→ Data to process
= = = =

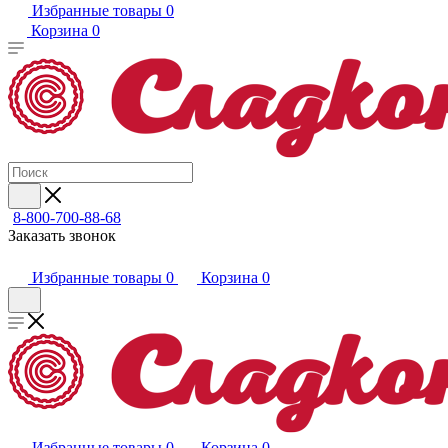
Избранные товары
0
Корзина
0
8-800-700-88-68
Заказать звонок
Избранные товары
0
Корзина
0
Избранные товары
0
Корзина
0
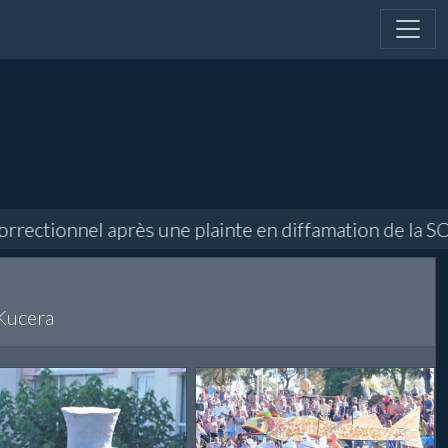
ectionnel après une plainte en diffamation de la SODEA
Kucera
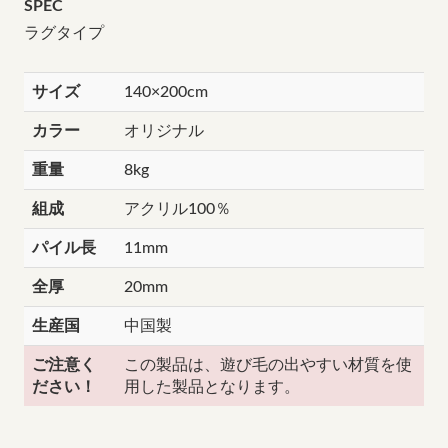
SPEC
ラグタイプ
サイズ
140×200cm
カラー
オリジナル
重量
8kg
組成
アクリル100％
パイル長
11mm
全厚
20mm
生産国
中国製
ご注意く
この製品は、遊び毛の出やすい材質を使
ださい！
用した製品となります。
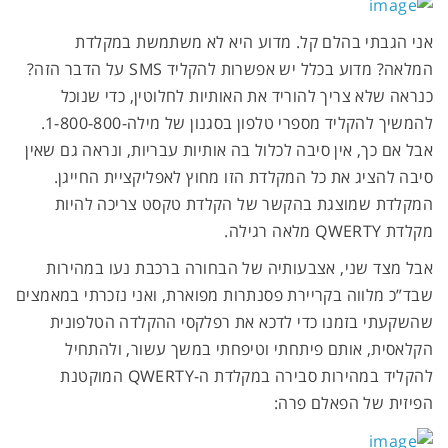
אני הגבתי בהלם קל. מדוע היא לא משתמשת במקלדת
המלאה? מדוע בכלל יש אפשרות להקליד SMS על הדבר הזה?
כנראה שלא צריך להוריד את האותיות לחלוטין, כדי שנוכל
להמשיך להקליד מספרי טלפון בסגנון של מילה-1-800-800.
אבל אם כך, אין סיבה לכלול בה אותיות עבריות, ונראה גם שאין
סיבה להציג את כל המקלדת הזו מחוץ לאפליקציית החייגן.
המקלדת שמוצגת בהקשר של הקלדת טקסט צריכה להיות
מקלדת QWERTY מלאה רגילה.
אבל מצד שני, אצבעותיה של הבחורה ברכבת נעו במהירות
שבד”כ מלווה בקריירת פסנתרות מפוארת, ואני נזכרתי במאמצים
שהשקעתי בזמנו כדי לדכא את רפלקסי ההקלדה הטלפונית
הקלאסית, אותם פיתחתי וטיפחתי במשך עשור, ולהתחיל
להקליד במהירות סבירה במקלדת ה-QWERTY המוקטנת
הפיזית של הפאלם פרה:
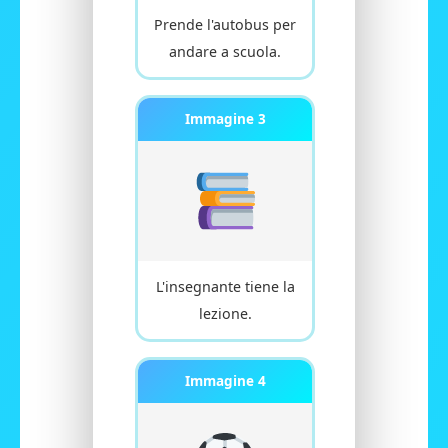
Prende l'autobus per
andare a scuola.
Immagine 3
L'insegnante tiene la
lezione.
Immagine 4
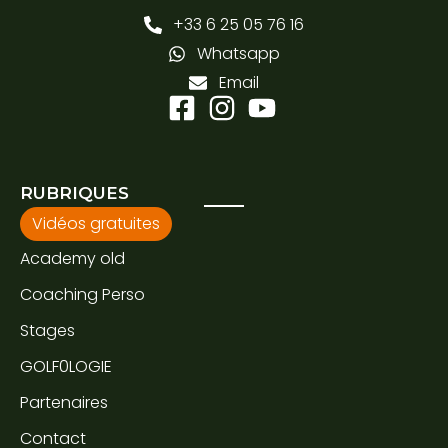
+33 6 25 05 76 16
Whatsapp
Email
RUBRIQUES
Vidéos gratuites
Academy old
Coaching Perso
Stages
GOLF0LOGIE
Partenaires
Contact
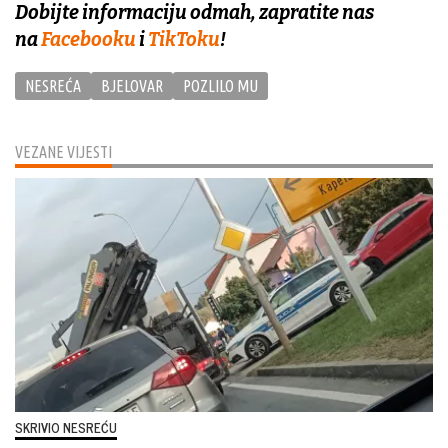
Dobijte informaciju odmah, zapratite nas
na
Facebooku
i
TikToku
!
NESREĆA
BJELOVAR
POZLILO MU
VEZANE VIJESTI
SKRIVIO NESREĆU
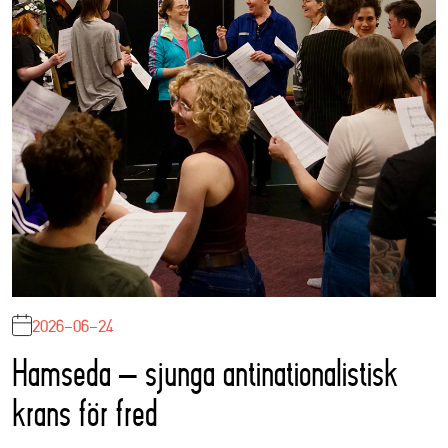
2026-06-24
Hamseda – sjunga antinationalistisk
krans för fred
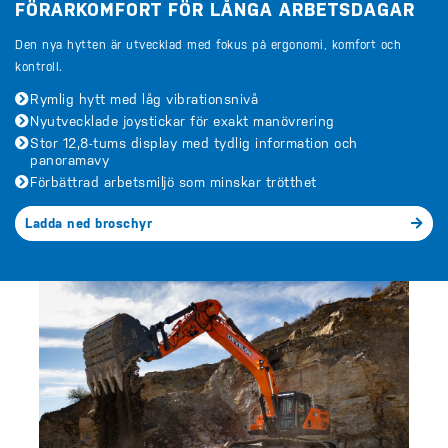
FÖRARKOMFORT FÖR LÅNGA ARBETSDAGAR
Den nya hytten är utvecklad med fokus på ergonomi, komfort och
kontroll.
Rymlig hytt med låg vibrationsnivå
Nyutvecklade joystickar för exakt manövrering
Stor 12,8-tums display med tydlig information och
panoramavy
Förbättrad arbetsmiljö som minskar trötthet
Ladda ned broschyr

= = = =

→ Exercise description
Lines wanted from the entries above: the one with "L'insegnante tiene la", the one with "FÖRARKOMFORT FÖR LÅNGA ARBETSDAGAR", and all lines between. Please copy them exactly, without the pictures and without anything else.

→ Task solution
L'insegnante tiene la
lezione.
Immagine 4
+33 6 25 05 76 16
Whatsapp
Email
RUBRIQUES
Vidéos gratuites
Academy old
Coaching Perso
Stages
GOLF0LOGIE
Partenaires
Contact
Dobijte informaciju odmah, zapratite nas
na
Facebooku
i
TikToku
!
NESREĆA
BJELOVAR
POZLILO MU
VEZANE VIJESTI
SKRIVIO NESREĆU
2026-06-24
Hamseda – sjunga antinationalistisk
krans för fred
FÖRARKOMFORT FÖR LÅNGA ARBETSDAGAR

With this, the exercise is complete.